Выбрать главу

— Вопрос — дурацкий. Ответа не требует. Завтра завезу. Но у меня это, кажется, последний экземпляр. А с копировальной техникой, как ты знаешь, у нас все таинственно и строго. Хрен меня к ней подпустят…

— Меня подпустят. И еще. Возможно, и не придется… Но если, кровь из носу, потребуется — я могу в некоторых моментах упомянуть твою фамилию?

— Тебе не стыдно, Степанов? Ты в Москве совсем одичал. Поднимай!

— Зоя! — Костя торжественно приподнял бокал с «Киндзмараули». — Ты превосходно вышла замуж. За тебя, Зоенька. С этим мужиком тебе жутко повезло…

…Когда я вернусь, засвистят в феврале соловьи — Тот старый мотив — тот давнишний, Забытый, запетый, И я упаду, Побежденный своею победой…
Из наследия Галича

В феврале 1969 года тридцатилетний Рифкат Шаяхметович Алимханов вернулся в Ленинград со справкой об освобождении из мест заключения.

А до этого, сразу после Нового года, в середине января, прямо в колонии было проведено заседание выездной сессии местного областного суда. С присутствием специального представителя Генеральной прокуратуры из Москвы.

Но представитель помалкивал в тряпочку и только наблюдал и наблюдал. А местные областные судейские украдкой все время поглядывали на него — доволен ли он их заседанием? Видимо, все было решено заранее, а его присутствие было лишь «подстраховкой».

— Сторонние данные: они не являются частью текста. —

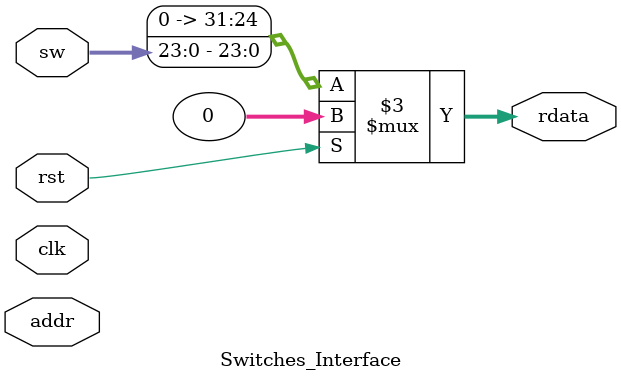
<source format=v>
`timescale 1ns / 1ps


module Switches_Interface(
    input  wire         rst,
    input  wire         clk,
    input  wire [31:0]  addr,
    input  wire [23:0]  sw,
    output  reg [31:0]  rdata
    );
    
    always @(*) begin
        if(rst) begin
            rdata = 32'b0; 
        end
        else begin
            rdata = {8'b0,sw};
        end
    end
endmodule

</source>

«…При повторном анализе состава преступления заключенного Алимханова Р. Ш., состоявшемся по запросу Юридического отдела Верховного Совета РСФСР, приговор Ленинградского областного суда 1963 года Алимханову Р. Ш., осужденному на основании статьи 87 УК РСФСР сроком на 12 лет лишения свободы с содержанием в колонии строгого режима, считать злостно ошибочным и признать предварительные материалы следствия, проведенные следственной бригадой Прокуратуры и ГУВД города Ленинграда и предоставленные судебным инстанциям в 1963 году в виде обвинения подследственного Алимханова Р. Ш. по статье 153, части 1, высококвалифицированными и достойными всяческого профессионального доверия.

Что не освобождает заключенного Алимханова Р. Ш. от ответственности за деяния, предусмотренные статьей 153, части 1, УК РСФСР, предполагающей лишение свободы до пяти лет заключения в ИТУ общего режима.

Срок отбытия наказания на основании вышеназванной статьи 153, часть 1, у заключенного Алимханова Р. Ш. календарно закончен, а посему, на основании вышеизложенного, заключенного Алимханова Рифката Шаяхметовича из-под стражи освободить, выдать ему на руки соответствующие документы, отправить по месту бывшего жительства…»

Кажется, так — железобетонно и убедительно было написано в обязательной «сопроводиловке» к справке об освобождении из мест заключения. Впрочем, за документальную точность той «сопроводиловки» сейчас старик Коган-Алимханов не поручился бы.

Вполне вероятно, что в своих сегодняшних больных воспоминаниях измученный старый Рафик мог и напутать что-нибудь. Особенно в формулировках и названиях учреждений, принимавших участие в его освобождении. Так давно это было. Почти сорок лет тому назад.

Только одно он помнил абсолютно точно — кто за этим всем стоял. Потому что после заседания того суда в колонии московский представитель Генеральной прокуратуры вызвал в специально освобожденный для него кабинет начальника колонии Рафика Алимханова и молча вручил ему незаклеенный конверт. Там были номера московских телефонов Константина Сергеевича Степанова — домашний и служебный. И ленинградский телефон Кирилла Петровича Теплова. И двести рублей — по сто от каждого. И пожелания удачи. Ну, а если что-нибудь не заладится — звони, Рафик! Не стесняйся.

Такое не забывается. До смерти.

С вокзала трамваями и троллейбусом поехал прямо на Васильевский, к тетке Фариде. Не знал, что на Васильевском острове метро в шестьдесят седьмом открыли, совсем рядом с домом Фариды. Где и он когда-то все свое детство у нее прожил.

Вот уж будет сюрприз так сюрприз! Небось сидит там в своей будке, зубами щелкает. Кто сейчас зимой туфли-ботинки чистит? Разве что гуталин собственного изготовления продаст, шнурочки там разные, косочки под пятку подкладывать, если ту фли жмут. Если велики — стельки… Ну, чем там еще она себе на хлеб наторгует?